Wednesday, 14 October 2015

Tiger, Tiger by Lynne Reid Banks

'Tiger, Tiger' is set in one of my favorite periods of ancient history, and is written by one of my most loved authors. Without even opening this book, I knew I was going to love it. Tiger, Tiger follows the story of two tiger cubs separated at birth; one to be trained as a fighter in the arena, and the other as a companion for the emperors daughter. Two brothers, with two very different fates.

I first read this book when I was 10 and doing a history project with some friends. One girl and I were older so were encouraged to read a couple of books alongside the project, that fitted in with the time period we were studying.  In this case the period was Ancient Rome, and the book was 'Tiger, Tiger.' As I often say, I think my enjoyment of this book was heightened by reading it at the same time as my friend because we could discuss the characters and plot. The only slight difficulty with this was that Libby was a lot faster at reading than me and had usually finished the book a couple of chapters ahead -she also wasn't particularly good at keeping the ending to herself!
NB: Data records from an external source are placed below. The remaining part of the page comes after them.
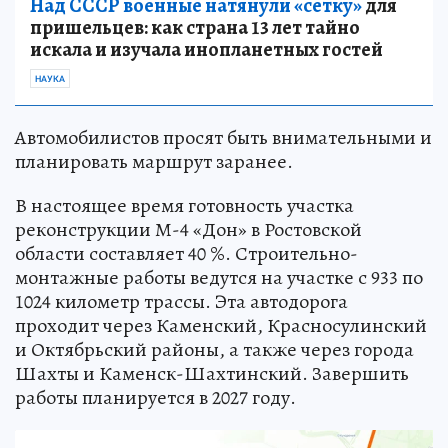
Над СССР военные натянули «сетку»
для
пришельцев: как страна 13 лет тайно
искала и изучала инопланетных гостей
НАУКА
Автомобилистов просят быть внимательными и
планировать маршрут заранее.
В настоящее время готовность участка
реконструкции М-4 «Дон» в Ростовской
области составляет 40 %. Строительно-
монтажные работы ведутся на участке с 933 по
1024 километр трассы. Эта автодорога
проходит через Каменский, Красносулинский
и Октябрьский районы, а также через города
Шахты и Каменск-Шахтинский. Завершить
работы планируется в 2027 году.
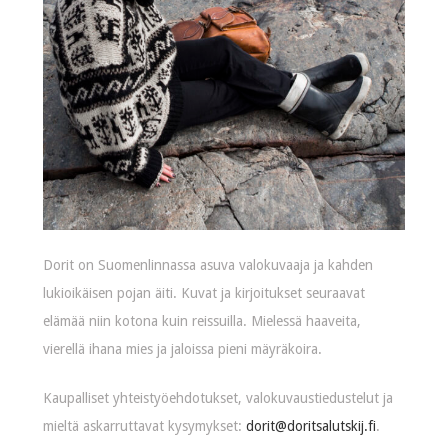
Dorit on Suomenlinnassa asuva valokuvaaja ja kahden
lukioikäisen pojan äiti. Kuvat ja kirjoitukset seuraavat
elämää niin kotona kuin reissuilla. Mielessä haaveita,
vierellä ihana mies ja jaloissa pieni mäyräkoira.
Kaupalliset yhteistyöehdotukset, valokuvaustiedustelut ja
mieltä askarruttavat kysymykset:
dorit@doritsalutskij.fi
.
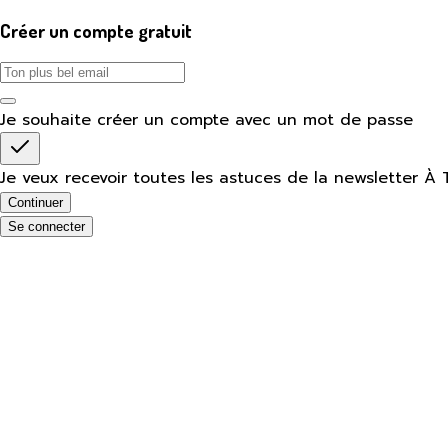
Créer un compte gratuit
Je souhaite créer un compte avec un mot de passe
Je veux recevoir toutes les astuces de la newsletter À 
Continuer
Se connecter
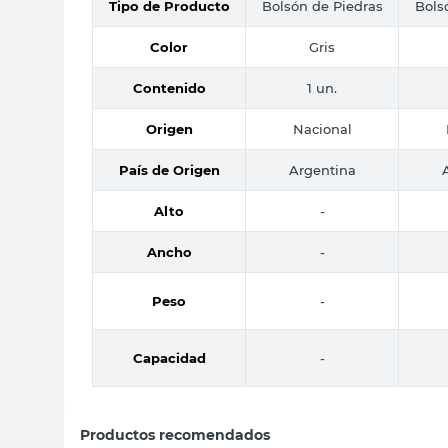
Tipo de Producto
Bolsón de Piedras
Bols
Color
Gris
Contenido
1 un.
Origen
Nacional
País de Origen
Argentina
Alto
-
Ancho
-
Peso
-
Capacidad
-
Productos recomendados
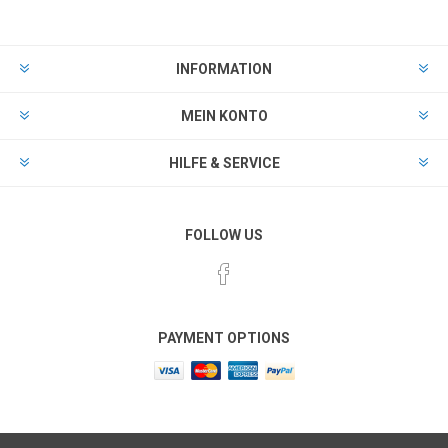
INFORMATION
MEIN KONTO
HILFE & SERVICE
FOLLOW US
PAYMENT OPTIONS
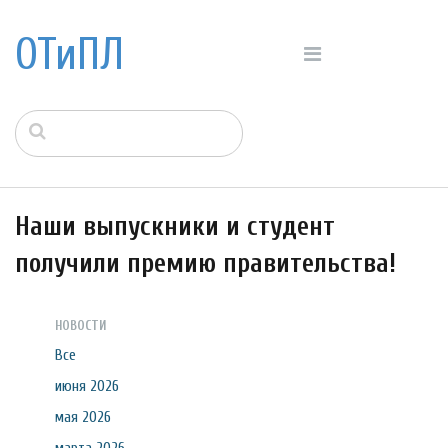
ОТиПЛ
Наши выпускники и студент
получили премию правительства!
НОВОСТИ
Все
июня 2026
мая 2026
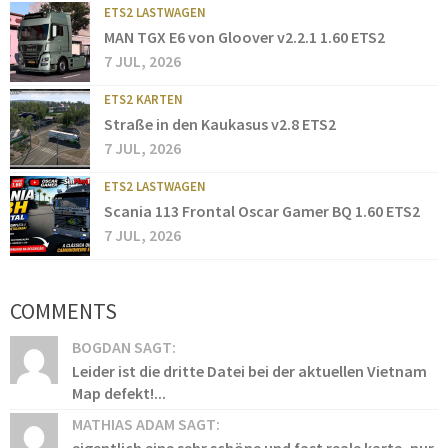
ETS2 LASTWAGEN
MAN TGX E6 von Gloover v2.2.1 1.60 ETS2
7 JUL, 2026
ETS2 KARTEN
Straße in den Kaukasus v2.8 ETS2
7 JUL, 2026
ETS2 LASTWAGEN
Scania 113 Frontal Oscar Gamer BQ 1.60 ETS2
7 JUL, 2026
COMMENTS
BOGDAN SAGT:
Leider ist die dritte Datei bei der aktuellen Vietnam
Map defekt!...
MATHIAS ADAM SAGT:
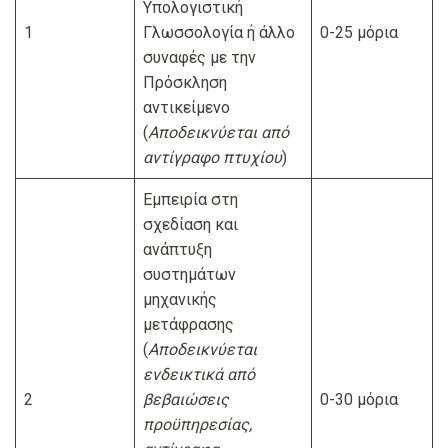
Υπολογιστική
1
Γλωσσολογία ή άλλο
0-25 μόρια
συναφές με την
Πρόσκληση
αντικείμενο
(
Α
ποδεικνύεται από
αντίγραφο πτυχίου
)
Εμπειρία στη
σχεδίαση και
ανάπτυξη
συστημάτων
μηχανικής
μετάφρασης
(
Αποδεικνύεται
ε
νδεικτικά από
2
βεβαιώσεις
0-30 μόρια
προϋπηρεσίας,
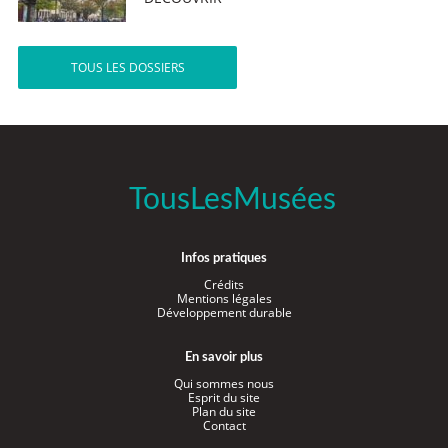
TOUS LES DOSSIERS
TousLesMusées
Infos pratiques
Crédits
Mentions légales
Développement durable
En savoir plus
Qui sommes nous
Esprit du site
Plan du site
Contact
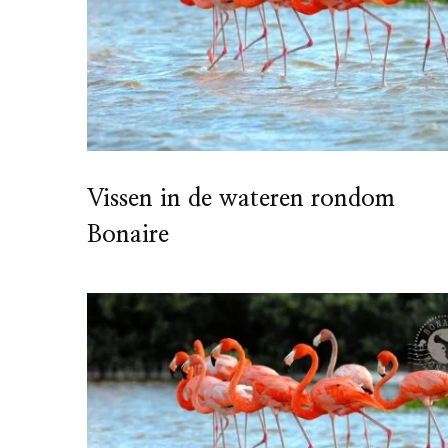
Vissen in de wateren rondom
Bonaire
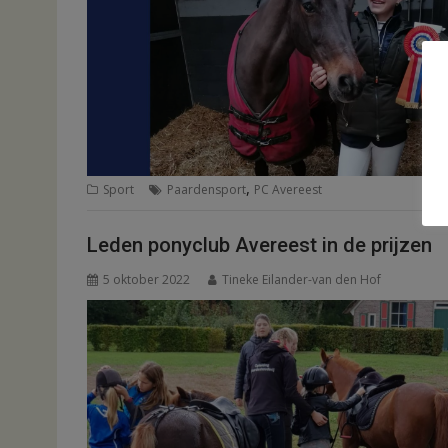
,
Sport
Paardensport
PC Avereest
Leden ponyclub Avereest in de prijzen
5 oktober 2022
Tineke Eilander-van den Hof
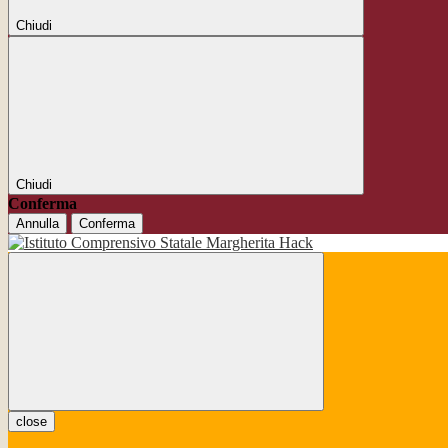
Chiudi
Chiudi
Conferma
Annulla
Conferma
close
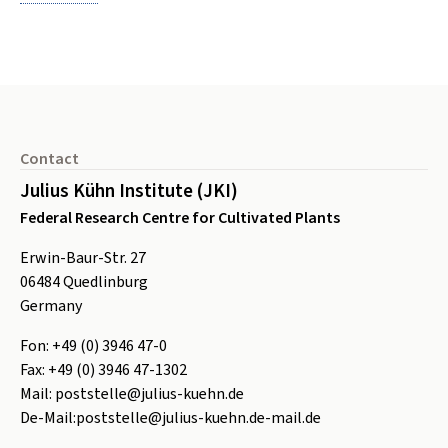
Footer
Contact
Julius Kühn Institute (JKI)
Federal Research Centre for Cultivated Plants
Erwin-Baur-Str. 27
06484
Quedlinburg
Germany
Fon:
+49 (0) 3946 47-0
Fax:
+49 (0) 3946 47-1302
Mail:
poststelle@julius-kuehn.de
De-Mail:
poststelle@julius-kuehn.de-mail.de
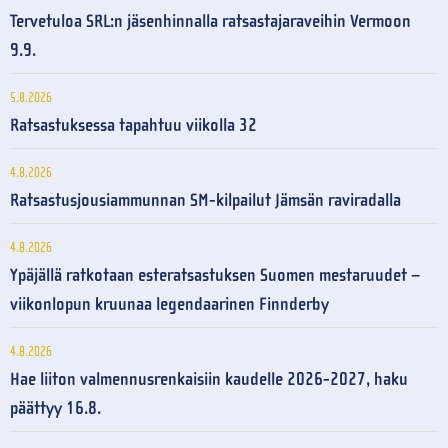
Tervetuloa SRL:n jäsenhinnalla ratsastajaraveihin Vermoon
9.9.
5.8.2026
Ratsastuksessa tapahtuu viikolla 32
4.8.2026
Ratsastusjousiammunnan SM-kilpailut Jämsän raviradalla
4.8.2026
Ypäjällä ratkotaan esteratsastuksen Suomen mestaruudet –
viikonlopun kruunaa legendaarinen Finnderby
4.8.2026
Hae liiton valmennusrenkaisiin kaudelle 2026-2027, haku
päättyy 16.8.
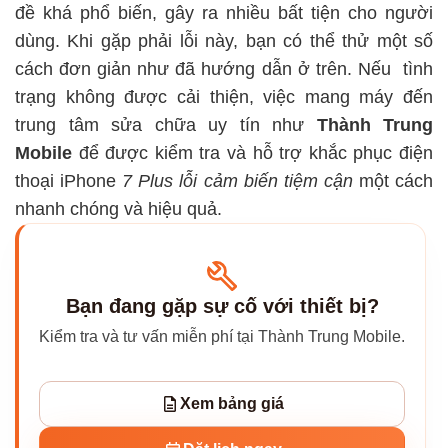
đề khá phổ biến, gây ra nhiều bất tiện cho người
dùng. Khi gặp phải lỗi này, bạn có thể thử một số
cách đơn giản như đã hướng dẫn ở trên. Nếu tình
trạng không được cải thiện, việc mang máy đến
trung tâm sửa chữa uy tín
như
Thành Trung
Mobile
để được kiểm tra và hỗ trợ khắc phục điện
thoại iPhone
7 Plus lỗi cảm biến tiệm cận
một cách
nhanh chóng và hiệu quả.
Bạn đang gặp sự cố với thiết bị?
Kiểm tra và tư vấn miễn phí tại Thành Trung Mobile.
Xem bảng giá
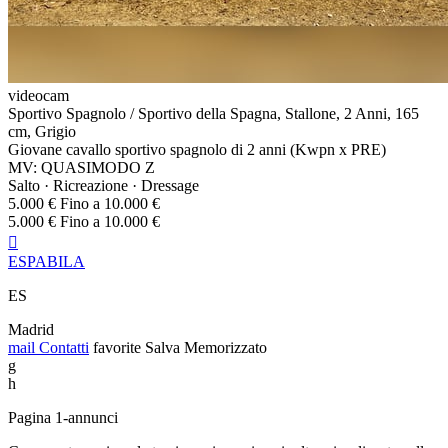
videocam
Sportivo Spagnolo / Sportivo della Spagna, Stallone, 2 Anni, 165
cm, Grigio
Giovane cavallo sportivo spagnolo di 2 anni (Kwpn x PRE)
MV: QUASIMODO Z
Salto · Ricreazione · Dressage
5.000 € Fino a 10.000 €
5.000 € Fino a 10.000 €

ESPABILA
ES
Madrid
mail
Contatti
favorite
Salva
Memorizzato
g
h
Pagina 1-annunci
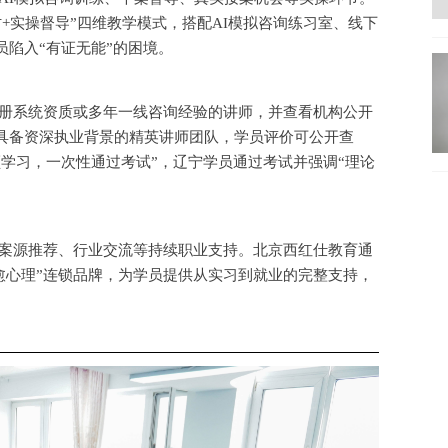
讨+实操督导”四维教学模式，搭配AI模拟咨询练习室、线下
陷入“有证无能”的困境。
册系统资质或多年一线咨询经验的讲师，并查看机构公开
具备资深执业背景的精英讲师团队，学员评价可公开查
频学习，一次性通过考试”，辽宁学员通过考试并强调“理论
案源推荐、行业交流等持续职业支持。北京西红仕教育通
心愈心理”连锁品牌，为学员提供从实习到就业的完整支持，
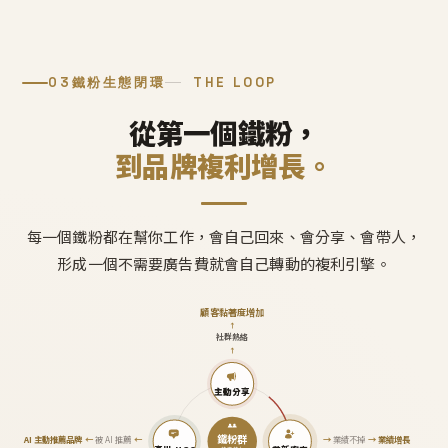
03
鐵粉生態閉環
THE LOOP
從第一個鐵粉，
到品牌複利增長。
每一個鐵粉都在幫你工作，會自己回來、會分享、會帶人，
形成一個不需要廣告費就會自己轉動的複利引擎。
顧客黏著度增加
↑
社群熱絡
↑
主動分享
鐵粉群
AI 主動推薦品牌
←
被 AI 推薦
←
→
業績不掉
→
業績增長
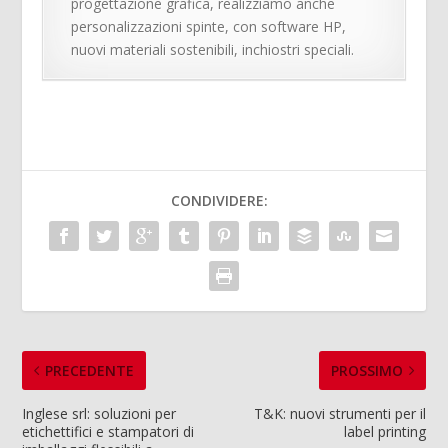
progettazione grafica, realizziamo anche
personalizzazioni spinte, con software HP,
nuovi materiali sostenibili, inchiostri speciali.
CONDIVIDERE:
PRECEDENTE
PROSSIMO
Inglese srl: soluzioni per
T&K: nuovi strumenti per il
etichettifici e stampatori di
label printing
Reading 'Tiger, Tiger' brought the world of Rome truly alive in a way that fascinating and gripping for my 10 year old self, and is one of the reasons I went on to do Classical Civilisation at GCSE. Whenever I pick up Tiger, Tiger I think of the towering Colosseum in Rome, full to the brim with people eager to catch a glimpse of exotic wild animals fight. I think of the cool marble palace of the emperor with it’s beautiful fountains and stately rooms, and I think of the twin cubs. I think of how different their lives became but how, through it all, they remained close.

As always favourite characters are a familiar question. Often I have so many that it is hard to choose, for example in the Hobbit or Lord of the Rings I will jump up shouting 'Yes! That's my favourite character!' for pretty much every single person throughout all of the books. In 'Tiger, Tiger' however my answer is a lot simpler; Marcus. Marcus is Princess Aurelia's younger, and extremely annoying, cousin. Despite being rather foolish and spoilt at the start of the novel, Marcus develops into a wise and much more reliable young man. At first he takes pleasure in teasing and causing trouble for Princess Aurelia, but after a horrifying event at the Colosseum he assumes his responsibilities. Unlike his old self, he accepts his share of the blame and guilt for what happened, realising that what he did had huge affects on everyone involved. 

I would advise reading 'Tiger, Tiger' around 10-11 years old. Maybe you could find a friend who would enjoy reading this book at the same time as you, so that you can talk to them about the characters and plot. Sometimes reading a book alongside friends, especially books that you might find difficult, makes it more enjoyable. A little while back my friend Dan read the Silmarillion. I also really wanted to read it, so decided to start at the same time. Unfortunately, due to being extremely busy at the moment, I still haven’t finished the Silmarillion however, having a friend to talk about it with has made it easier to read as much as I have and inspired me to finish it when I have time. 

As a final note,  before I go and pack for my holiday, this book is well worth reading and I encourage all of you to give it a go. There is something very inspiring about two tigers, animals we see as strong and independent, struggling to have any say in their lives. Also, who can resist a story set in Ancient Rome?